Preheat oven to 325 degrees F.
Season the chuck roast with a generous amount of salt and pepper. Place in a roasting pan and add sliced red onions, 4 smashed garlic cloves, ½ cup balsamic vinegar, 1 ½ cups beef stock, and 1 bay leaf. Cover and braise in the oven for 2 ½ - 3 hours or until the beef shreds easily. Shred the beef and keep warm.
Meanwhile, pickle the red onions. Combine water with vinegar, sugar, and salt. Add the red onions and let sit for at least 30 minutes.

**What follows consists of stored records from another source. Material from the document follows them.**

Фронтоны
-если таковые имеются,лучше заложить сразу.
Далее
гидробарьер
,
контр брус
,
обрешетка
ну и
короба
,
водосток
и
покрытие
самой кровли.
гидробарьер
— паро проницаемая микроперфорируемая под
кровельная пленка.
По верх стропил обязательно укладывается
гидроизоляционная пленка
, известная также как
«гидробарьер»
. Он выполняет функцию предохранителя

Prepare the horseradish cream by combining creamed horseradish with mayo. Set aside.
Prepare the waffles. Combine 1 ⅓ cup all purpose flour with 4 teaspoon baking powder, ½ teaspoon salt, 2 teaspoon sugar, 2 egg yolks, ½ cup melted butter, and 1 ¾ cup milk. Whisk the mixture until combined.
Beat the egg whites until moderately stiff. Fold in the whites to the waffle batter just until incorporated. Heat your waffle maker and cook the waffles until golden brown. Toast the waffles if desired for an extra crispy waffle.
Assemble the sandwiches. Top half of the waffle with a generous portion of the braised beef. Spread a dollop of the horseradish cream on top, followed by the red onions and arugula. Top with the other half of the waffle. Serve immediately.